Data provided ▸

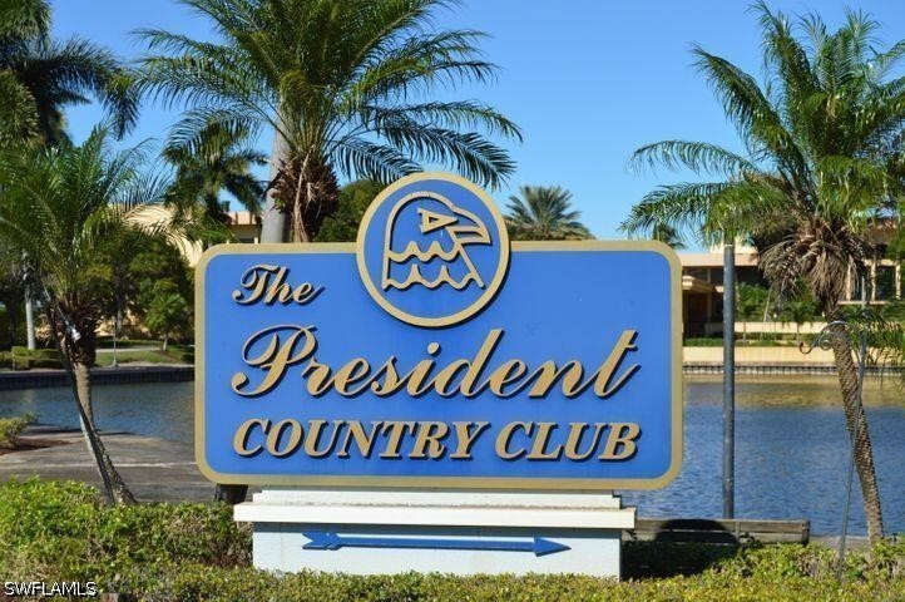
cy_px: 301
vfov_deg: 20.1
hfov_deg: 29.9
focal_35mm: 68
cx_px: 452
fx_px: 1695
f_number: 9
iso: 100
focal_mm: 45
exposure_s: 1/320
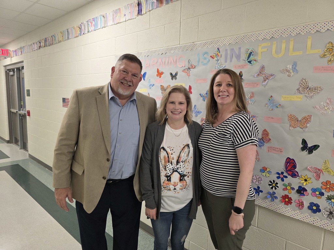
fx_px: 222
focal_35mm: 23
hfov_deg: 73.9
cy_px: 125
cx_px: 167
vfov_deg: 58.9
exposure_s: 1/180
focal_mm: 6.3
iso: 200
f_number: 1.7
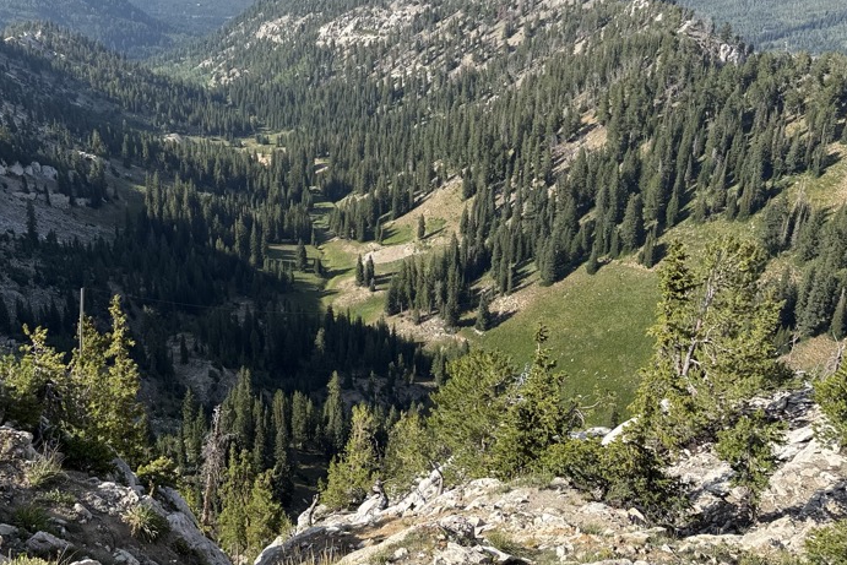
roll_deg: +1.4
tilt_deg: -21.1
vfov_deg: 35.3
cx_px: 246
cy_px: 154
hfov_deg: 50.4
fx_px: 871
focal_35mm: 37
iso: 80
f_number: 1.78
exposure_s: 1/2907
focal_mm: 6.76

Your goal ▸
Please give back the data above word for word, with no pictures included.

Exercise solution ▸
cy_px: 301
vfov_deg: 20.1
hfov_deg: 29.9
focal_35mm: 68
cx_px: 452
fx_px: 1695
f_number: 9
iso: 100
focal_mm: 45
exposure_s: 1/320
fx_px: 222
focal_35mm: 23
hfov_deg: 73.9
cy_px: 125
cx_px: 167
vfov_deg: 58.9
exposure_s: 1/180
focal_mm: 6.3
iso: 200
f_number: 1.7
roll_deg: +1.4
tilt_deg: -21.1
vfov_deg: 35.3
cx_px: 246
cy_px: 154
hfov_deg: 50.4
fx_px: 871
focal_35mm: 37
iso: 80
f_number: 1.78
exposure_s: 1/2907
focal_mm: 6.76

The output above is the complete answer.